# Thinking of doing an open day



## [email protected] (Apr 28, 2011)

So as title says we are thinking of doing an open day on sunday end of feb begin March just wanted to see if there would be much interest. 

Would in in Lincoln, Lincolnshire.


----------



## armufti (Oct 11, 2016)

[email protected] said:


> So as title says we are thinking of doing an open day on sunday end of feb begin March just wanted to see if there would be much interest.
> 
> Would in in Lincoln, Lincolnshire.


Would love to come up. As long as it's not on the weekend of the 3rd!
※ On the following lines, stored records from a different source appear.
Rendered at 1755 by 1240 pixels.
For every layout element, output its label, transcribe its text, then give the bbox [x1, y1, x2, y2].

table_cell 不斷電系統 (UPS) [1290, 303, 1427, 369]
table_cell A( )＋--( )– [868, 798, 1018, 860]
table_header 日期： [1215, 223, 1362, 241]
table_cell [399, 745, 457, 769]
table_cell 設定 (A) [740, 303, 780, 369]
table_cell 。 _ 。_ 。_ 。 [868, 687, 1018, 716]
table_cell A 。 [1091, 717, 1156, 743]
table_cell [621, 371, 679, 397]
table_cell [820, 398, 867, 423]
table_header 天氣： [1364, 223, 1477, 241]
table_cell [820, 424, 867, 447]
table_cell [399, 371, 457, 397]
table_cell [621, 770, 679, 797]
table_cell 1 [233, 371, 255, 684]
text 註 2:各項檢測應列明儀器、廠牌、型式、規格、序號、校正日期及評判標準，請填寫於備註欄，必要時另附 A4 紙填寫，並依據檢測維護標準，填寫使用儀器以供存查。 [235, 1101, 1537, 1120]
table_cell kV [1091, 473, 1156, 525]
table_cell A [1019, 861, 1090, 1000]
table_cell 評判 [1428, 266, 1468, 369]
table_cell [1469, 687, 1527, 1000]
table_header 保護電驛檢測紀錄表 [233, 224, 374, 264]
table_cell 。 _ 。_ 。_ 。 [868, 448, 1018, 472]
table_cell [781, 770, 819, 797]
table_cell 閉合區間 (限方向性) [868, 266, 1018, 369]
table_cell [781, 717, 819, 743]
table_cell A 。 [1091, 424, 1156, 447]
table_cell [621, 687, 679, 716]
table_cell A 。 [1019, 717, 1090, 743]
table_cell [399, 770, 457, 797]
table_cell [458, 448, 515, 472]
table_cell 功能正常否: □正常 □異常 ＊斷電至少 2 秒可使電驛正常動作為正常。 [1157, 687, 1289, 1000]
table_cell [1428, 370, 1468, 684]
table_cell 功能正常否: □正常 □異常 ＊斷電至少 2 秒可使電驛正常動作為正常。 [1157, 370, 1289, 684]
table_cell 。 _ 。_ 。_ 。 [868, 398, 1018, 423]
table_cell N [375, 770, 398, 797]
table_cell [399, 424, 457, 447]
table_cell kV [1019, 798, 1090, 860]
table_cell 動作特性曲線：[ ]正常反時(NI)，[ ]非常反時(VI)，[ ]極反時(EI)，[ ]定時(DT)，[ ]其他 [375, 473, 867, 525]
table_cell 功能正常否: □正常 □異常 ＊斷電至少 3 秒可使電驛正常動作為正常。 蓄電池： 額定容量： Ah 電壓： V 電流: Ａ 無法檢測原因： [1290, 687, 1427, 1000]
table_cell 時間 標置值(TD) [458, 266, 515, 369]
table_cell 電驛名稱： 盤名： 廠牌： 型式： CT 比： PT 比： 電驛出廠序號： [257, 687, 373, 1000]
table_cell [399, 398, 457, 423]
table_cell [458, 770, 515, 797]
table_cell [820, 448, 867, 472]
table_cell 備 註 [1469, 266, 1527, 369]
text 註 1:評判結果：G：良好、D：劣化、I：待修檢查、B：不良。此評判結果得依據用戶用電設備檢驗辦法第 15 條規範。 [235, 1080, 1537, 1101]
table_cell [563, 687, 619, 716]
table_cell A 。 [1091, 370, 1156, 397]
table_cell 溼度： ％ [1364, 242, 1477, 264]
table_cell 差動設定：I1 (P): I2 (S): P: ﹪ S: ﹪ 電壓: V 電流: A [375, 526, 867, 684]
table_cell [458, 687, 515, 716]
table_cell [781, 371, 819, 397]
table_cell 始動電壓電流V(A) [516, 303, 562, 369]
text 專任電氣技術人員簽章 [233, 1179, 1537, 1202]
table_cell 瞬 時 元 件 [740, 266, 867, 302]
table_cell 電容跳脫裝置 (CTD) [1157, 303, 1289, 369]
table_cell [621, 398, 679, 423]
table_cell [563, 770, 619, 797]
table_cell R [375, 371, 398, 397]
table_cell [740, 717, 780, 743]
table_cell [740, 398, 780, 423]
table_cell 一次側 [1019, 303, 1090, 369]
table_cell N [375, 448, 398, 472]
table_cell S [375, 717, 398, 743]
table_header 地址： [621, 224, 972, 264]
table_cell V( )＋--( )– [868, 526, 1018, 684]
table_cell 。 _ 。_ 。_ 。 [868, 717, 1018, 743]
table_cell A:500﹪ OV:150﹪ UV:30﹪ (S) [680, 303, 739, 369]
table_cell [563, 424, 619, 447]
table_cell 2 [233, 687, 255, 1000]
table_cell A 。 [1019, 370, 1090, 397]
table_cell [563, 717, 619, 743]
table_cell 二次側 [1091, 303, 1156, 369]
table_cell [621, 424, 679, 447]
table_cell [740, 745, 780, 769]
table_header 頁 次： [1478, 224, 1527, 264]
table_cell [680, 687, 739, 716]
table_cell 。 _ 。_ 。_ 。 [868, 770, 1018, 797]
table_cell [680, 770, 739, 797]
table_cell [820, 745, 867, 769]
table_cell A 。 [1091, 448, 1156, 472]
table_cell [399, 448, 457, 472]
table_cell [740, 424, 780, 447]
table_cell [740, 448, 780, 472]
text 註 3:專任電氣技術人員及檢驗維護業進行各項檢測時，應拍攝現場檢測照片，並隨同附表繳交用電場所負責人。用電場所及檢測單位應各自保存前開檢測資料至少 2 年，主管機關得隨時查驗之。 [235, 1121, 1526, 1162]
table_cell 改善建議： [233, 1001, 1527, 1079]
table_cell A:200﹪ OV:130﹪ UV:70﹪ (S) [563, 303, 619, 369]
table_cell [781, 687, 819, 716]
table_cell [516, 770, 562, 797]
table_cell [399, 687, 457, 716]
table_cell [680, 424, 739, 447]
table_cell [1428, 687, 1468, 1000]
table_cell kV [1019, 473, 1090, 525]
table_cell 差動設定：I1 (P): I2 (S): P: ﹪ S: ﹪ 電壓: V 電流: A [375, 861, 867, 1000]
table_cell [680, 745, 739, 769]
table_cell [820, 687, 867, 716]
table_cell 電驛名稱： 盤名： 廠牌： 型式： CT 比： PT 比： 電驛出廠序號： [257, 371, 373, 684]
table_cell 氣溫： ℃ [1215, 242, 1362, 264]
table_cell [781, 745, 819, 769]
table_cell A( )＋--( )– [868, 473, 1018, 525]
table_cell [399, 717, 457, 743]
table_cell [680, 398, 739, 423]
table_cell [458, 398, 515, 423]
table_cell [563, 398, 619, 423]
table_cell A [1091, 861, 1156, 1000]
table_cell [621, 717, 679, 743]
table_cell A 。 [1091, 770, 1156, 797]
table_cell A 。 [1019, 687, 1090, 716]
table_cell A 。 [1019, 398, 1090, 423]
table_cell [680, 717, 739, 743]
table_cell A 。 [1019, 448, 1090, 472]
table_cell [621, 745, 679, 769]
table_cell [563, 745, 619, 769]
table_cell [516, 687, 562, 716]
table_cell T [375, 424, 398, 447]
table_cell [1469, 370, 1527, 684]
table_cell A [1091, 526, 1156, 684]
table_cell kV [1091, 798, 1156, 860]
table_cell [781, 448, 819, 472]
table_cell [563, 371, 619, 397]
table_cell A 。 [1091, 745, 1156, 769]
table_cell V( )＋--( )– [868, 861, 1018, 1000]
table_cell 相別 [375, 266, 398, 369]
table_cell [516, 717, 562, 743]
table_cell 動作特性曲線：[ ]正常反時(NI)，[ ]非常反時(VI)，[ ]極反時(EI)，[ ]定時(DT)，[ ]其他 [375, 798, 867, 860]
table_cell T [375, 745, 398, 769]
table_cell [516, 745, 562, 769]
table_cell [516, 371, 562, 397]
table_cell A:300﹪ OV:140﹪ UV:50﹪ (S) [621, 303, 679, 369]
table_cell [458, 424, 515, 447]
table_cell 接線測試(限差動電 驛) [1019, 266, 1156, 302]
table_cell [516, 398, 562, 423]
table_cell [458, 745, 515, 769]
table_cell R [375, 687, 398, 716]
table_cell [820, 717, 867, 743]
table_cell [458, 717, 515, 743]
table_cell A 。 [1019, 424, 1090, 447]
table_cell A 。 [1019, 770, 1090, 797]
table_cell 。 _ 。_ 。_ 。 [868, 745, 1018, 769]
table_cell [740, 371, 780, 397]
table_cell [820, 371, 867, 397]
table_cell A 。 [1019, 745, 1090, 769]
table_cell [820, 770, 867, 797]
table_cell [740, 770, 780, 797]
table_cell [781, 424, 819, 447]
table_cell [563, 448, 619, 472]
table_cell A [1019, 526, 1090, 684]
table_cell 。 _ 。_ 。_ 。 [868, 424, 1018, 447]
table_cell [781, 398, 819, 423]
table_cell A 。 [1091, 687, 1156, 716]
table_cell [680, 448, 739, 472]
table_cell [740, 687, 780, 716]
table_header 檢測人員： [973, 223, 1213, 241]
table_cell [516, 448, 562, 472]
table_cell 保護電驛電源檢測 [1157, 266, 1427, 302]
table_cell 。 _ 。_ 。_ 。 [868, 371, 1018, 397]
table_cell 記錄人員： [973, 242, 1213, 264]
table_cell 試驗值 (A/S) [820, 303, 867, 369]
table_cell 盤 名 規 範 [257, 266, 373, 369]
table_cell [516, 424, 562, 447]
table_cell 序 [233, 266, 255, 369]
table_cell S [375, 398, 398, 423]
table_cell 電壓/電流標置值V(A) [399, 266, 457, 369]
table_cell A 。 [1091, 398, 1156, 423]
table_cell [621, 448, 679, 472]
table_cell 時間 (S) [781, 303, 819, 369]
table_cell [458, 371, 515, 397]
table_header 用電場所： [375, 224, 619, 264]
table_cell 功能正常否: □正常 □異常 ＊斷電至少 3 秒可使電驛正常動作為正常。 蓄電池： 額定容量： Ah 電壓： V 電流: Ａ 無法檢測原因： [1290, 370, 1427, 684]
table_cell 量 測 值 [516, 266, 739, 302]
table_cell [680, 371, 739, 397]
Sent from my SM-P900 using Tapatalk


----------



## WHIZZER (Oct 25, 2005)

Would love to come but a long travel for me


----------



## Hereisphilly (Nov 17, 2014)

I'd be interested, not sure if I'll be moving house around then but you guys are only half an hour down the road to me, so if I am free I'll pop down

Sent from my Pixel XL using Tapatalk


----------



## ferted (May 7, 2011)

Any news about this yet??


----------



## [email protected] (Apr 28, 2011)

We are planning it this month so date will be sorted soon


----------



## [email protected] (Apr 28, 2011)

May well be a saturday as well.


----------



## AndyN01 (Feb 16, 2016)

Lincoln is a to get to from here and Feb March is already busy for me so, sadly, no.

I hope you have enough interest for it to go ahead.

Always good to read and see what happens at these days.

Good Luck.

Andy


----------



## macca666 (Mar 30, 2010)

Bit far for me as well otherwise I'd have considered it dependant on the date.


----------



## [email protected] (Apr 28, 2011)

AndyN01 said:


> Lincoln is a to get to from here and Feb March is already busy for me so, sadly, no.
> 
> I hope you have enough interest for it to go ahead.
> 
> ...


It wouldn't be in feb


----------